What you will do -
From the note on tile coloring, reproduce the passage that begins at "The invert bugs" and stops after "is already inverted.".

Document segment -

▽

So, with the way the tiles are constructed, there is a tile wrapper, and inside that there is a header and an icon area. Originally, we had it set up that you could change the background color of the whole tile, however this wouldn’t let you set different colors based on state. The only part of the tile that currently has an on/off state is the icon area. This is why I added the functionality of coloring/adding gradients to the icon, so it could be different based on on/off state (or locked/unlocked etc.)
Gradients had to be added at the same time as an icon because the only way I know of to get both is when an image and a gradient are defined with a single css entry. Later maybe we could store the values in a variable and when either is changed the combination is applied.
The invert bugs me too, but I haven’t had a chance to get back to it. Right now about the only ‘fix’ I implemented was inverting the color picker in code if the icon is already inverted.

△

Entries supplied -
▽

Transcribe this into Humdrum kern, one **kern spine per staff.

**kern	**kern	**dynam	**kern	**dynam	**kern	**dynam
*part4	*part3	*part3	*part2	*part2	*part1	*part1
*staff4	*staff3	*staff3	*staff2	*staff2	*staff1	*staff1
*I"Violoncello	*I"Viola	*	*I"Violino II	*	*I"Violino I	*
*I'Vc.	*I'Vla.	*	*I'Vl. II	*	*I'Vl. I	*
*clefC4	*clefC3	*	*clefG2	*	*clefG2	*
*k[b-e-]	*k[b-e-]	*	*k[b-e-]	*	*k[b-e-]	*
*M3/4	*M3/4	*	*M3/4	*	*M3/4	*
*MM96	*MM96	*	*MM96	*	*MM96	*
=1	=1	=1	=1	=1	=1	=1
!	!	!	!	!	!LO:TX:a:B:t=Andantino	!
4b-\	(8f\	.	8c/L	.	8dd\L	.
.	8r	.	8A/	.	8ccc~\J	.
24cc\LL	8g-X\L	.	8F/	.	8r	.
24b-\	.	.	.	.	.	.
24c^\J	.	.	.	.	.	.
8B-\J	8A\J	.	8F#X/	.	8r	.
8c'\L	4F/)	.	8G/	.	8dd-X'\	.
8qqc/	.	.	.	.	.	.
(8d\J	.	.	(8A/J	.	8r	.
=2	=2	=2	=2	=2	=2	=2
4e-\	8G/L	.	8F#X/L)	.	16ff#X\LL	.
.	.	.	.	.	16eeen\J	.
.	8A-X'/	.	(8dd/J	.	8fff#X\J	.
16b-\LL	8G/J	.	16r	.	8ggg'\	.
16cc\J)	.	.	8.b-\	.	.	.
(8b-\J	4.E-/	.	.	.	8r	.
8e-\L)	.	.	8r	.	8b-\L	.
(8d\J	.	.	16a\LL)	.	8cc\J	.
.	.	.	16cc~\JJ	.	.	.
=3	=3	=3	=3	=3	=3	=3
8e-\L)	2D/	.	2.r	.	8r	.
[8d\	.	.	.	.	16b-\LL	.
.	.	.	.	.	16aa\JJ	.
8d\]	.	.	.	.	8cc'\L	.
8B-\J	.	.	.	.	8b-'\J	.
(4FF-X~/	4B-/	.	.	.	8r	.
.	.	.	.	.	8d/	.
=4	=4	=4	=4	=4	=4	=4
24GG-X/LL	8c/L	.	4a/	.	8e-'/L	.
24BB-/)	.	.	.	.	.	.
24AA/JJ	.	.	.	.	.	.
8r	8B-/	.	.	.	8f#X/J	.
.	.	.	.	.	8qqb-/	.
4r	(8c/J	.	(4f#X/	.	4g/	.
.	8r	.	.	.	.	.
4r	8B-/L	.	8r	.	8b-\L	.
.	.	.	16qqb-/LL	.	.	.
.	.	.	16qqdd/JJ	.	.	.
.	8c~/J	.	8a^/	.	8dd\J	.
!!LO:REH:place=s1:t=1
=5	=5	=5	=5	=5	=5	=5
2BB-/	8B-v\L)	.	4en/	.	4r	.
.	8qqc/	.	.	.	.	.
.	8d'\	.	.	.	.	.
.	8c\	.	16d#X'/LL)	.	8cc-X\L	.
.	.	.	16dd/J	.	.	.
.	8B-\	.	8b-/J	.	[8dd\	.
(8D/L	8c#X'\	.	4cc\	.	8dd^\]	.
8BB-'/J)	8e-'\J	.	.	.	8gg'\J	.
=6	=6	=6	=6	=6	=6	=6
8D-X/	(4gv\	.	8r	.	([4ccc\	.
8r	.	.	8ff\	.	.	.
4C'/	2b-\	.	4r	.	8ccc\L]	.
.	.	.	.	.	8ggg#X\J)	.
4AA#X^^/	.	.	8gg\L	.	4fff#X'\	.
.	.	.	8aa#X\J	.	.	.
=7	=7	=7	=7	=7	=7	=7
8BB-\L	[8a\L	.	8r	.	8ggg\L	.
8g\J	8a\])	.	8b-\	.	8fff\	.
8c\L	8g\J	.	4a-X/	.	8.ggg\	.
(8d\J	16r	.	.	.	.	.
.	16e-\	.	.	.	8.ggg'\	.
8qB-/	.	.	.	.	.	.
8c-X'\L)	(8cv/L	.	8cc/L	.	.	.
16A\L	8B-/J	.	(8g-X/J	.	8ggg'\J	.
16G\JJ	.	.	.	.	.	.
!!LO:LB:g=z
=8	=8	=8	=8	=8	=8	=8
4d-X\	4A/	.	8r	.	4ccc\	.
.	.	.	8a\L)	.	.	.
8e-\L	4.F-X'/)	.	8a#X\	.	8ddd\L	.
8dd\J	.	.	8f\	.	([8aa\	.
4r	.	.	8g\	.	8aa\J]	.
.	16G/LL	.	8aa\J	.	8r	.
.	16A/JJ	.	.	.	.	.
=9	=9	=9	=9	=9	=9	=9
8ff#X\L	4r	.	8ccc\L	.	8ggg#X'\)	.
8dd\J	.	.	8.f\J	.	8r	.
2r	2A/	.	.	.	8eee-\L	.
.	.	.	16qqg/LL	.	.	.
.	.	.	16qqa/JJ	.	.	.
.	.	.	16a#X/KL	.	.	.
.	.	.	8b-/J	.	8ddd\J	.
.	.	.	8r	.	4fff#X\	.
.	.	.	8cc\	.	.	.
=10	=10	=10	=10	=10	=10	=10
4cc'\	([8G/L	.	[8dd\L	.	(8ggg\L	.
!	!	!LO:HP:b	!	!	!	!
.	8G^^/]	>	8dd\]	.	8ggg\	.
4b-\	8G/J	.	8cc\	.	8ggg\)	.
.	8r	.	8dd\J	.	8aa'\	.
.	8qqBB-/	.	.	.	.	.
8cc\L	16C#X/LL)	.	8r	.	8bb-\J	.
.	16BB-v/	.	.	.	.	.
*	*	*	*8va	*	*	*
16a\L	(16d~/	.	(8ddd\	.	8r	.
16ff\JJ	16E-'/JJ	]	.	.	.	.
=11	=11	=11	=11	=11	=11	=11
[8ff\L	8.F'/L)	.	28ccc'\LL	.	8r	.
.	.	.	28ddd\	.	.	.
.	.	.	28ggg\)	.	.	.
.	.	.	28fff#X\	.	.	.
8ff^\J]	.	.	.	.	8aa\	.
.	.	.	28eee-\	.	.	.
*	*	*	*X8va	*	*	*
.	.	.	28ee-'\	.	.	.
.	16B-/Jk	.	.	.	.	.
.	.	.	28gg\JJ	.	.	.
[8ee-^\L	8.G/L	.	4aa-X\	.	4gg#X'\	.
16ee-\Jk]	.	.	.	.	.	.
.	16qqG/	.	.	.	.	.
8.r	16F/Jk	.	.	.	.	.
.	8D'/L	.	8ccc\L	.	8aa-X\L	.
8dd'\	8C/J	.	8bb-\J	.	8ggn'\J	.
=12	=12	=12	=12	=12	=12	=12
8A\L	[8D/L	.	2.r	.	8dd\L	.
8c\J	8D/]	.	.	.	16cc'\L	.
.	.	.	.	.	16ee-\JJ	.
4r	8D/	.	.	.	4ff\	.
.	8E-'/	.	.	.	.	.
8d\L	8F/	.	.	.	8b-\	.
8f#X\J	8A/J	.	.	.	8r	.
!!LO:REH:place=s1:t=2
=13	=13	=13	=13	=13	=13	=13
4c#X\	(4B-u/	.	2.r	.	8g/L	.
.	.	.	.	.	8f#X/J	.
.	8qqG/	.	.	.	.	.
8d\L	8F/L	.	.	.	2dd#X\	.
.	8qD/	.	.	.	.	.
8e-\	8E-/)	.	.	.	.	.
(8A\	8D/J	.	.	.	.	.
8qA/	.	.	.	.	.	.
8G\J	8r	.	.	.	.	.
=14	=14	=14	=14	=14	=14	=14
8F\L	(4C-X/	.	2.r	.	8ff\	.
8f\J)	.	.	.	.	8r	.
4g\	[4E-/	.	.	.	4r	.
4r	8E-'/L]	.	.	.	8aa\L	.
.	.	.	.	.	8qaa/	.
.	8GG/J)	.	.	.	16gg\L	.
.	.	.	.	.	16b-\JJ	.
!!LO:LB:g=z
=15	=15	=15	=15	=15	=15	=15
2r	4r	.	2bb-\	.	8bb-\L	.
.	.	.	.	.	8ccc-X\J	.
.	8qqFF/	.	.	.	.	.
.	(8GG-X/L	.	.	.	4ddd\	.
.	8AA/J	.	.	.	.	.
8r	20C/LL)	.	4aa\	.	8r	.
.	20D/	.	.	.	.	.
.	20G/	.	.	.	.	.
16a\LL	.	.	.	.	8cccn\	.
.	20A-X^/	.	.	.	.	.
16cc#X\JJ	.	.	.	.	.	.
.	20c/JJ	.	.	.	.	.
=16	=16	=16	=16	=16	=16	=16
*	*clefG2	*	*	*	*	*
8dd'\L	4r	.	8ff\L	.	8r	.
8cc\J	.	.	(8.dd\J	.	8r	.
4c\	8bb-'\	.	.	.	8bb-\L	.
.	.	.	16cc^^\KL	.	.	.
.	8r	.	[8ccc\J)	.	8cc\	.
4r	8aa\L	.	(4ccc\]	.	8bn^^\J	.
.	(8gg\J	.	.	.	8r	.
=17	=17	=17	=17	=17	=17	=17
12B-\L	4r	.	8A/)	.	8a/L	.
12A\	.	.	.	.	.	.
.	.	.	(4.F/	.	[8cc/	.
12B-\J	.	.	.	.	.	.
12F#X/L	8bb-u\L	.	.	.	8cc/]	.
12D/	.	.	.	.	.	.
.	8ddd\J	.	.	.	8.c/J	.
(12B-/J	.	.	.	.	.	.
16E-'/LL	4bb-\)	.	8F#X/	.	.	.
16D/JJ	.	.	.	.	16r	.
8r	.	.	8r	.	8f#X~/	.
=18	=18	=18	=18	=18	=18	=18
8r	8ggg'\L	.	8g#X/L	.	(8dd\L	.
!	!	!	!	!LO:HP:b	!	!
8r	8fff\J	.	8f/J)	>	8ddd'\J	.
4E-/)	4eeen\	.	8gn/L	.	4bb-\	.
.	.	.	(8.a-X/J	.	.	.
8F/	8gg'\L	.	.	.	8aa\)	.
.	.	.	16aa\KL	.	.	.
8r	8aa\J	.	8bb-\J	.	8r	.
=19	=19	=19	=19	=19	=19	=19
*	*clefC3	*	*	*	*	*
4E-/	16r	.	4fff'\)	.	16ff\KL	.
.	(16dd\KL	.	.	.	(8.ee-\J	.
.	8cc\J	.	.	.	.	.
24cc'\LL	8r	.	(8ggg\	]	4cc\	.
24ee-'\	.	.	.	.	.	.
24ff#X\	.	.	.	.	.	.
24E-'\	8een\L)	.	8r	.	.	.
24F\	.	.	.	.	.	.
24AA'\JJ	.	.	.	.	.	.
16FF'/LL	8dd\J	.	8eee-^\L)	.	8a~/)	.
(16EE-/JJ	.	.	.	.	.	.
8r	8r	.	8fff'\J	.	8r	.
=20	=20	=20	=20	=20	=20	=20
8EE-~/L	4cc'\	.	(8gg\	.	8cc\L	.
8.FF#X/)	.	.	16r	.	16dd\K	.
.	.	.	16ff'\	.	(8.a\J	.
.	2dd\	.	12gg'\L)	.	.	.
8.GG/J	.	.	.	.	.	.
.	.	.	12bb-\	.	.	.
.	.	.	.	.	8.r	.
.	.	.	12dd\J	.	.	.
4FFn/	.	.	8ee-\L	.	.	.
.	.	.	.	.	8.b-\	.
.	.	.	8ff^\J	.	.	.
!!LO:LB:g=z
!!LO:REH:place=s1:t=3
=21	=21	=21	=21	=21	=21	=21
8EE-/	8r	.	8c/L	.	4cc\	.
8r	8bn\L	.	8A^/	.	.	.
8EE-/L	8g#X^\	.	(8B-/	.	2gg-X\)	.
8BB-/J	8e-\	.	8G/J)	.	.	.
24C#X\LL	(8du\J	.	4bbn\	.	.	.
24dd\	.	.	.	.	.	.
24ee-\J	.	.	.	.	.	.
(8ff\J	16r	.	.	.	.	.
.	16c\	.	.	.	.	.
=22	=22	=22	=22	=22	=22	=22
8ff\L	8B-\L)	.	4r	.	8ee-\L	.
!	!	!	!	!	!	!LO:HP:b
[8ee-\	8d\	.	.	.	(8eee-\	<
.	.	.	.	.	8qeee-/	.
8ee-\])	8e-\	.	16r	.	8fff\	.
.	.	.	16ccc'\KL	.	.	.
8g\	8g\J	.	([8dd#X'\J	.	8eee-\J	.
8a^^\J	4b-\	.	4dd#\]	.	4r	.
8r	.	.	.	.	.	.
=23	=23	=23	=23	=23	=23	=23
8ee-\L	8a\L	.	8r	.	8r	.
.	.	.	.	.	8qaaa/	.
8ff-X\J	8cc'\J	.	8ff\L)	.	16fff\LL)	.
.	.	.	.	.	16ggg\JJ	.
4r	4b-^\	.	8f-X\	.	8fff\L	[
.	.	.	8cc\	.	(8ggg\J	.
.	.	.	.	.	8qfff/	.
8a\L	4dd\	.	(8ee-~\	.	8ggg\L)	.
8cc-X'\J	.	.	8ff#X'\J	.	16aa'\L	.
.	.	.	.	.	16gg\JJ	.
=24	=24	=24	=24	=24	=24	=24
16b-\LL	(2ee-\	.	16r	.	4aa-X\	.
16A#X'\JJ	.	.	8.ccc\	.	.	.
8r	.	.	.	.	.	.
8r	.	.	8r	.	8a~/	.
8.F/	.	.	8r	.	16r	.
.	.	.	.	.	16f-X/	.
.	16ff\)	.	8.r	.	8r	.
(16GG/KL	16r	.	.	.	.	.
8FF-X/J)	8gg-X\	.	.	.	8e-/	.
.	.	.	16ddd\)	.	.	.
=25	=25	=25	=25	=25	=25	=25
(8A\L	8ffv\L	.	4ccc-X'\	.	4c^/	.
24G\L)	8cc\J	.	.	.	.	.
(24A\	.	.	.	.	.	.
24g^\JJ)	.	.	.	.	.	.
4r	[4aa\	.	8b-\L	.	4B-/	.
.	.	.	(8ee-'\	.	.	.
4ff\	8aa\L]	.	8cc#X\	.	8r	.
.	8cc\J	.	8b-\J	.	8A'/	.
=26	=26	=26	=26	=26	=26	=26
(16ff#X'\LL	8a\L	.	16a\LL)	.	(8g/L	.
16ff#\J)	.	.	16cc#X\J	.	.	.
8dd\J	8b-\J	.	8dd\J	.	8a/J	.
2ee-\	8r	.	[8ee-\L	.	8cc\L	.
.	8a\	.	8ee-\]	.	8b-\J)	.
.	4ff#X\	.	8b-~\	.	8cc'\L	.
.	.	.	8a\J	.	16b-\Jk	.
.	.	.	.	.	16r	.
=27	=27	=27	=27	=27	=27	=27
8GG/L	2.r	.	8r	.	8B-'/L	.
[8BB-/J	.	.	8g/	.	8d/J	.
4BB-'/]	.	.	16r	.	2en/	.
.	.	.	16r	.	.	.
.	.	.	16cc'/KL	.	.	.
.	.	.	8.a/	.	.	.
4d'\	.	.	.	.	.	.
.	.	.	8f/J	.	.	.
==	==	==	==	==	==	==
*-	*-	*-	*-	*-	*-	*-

△

Task response -
The invert bugs me too, but I haven’t had a chance to get back to it. Right now about the only ‘fix’ I implemented was inverting the color picker in code if the icon is already inverted.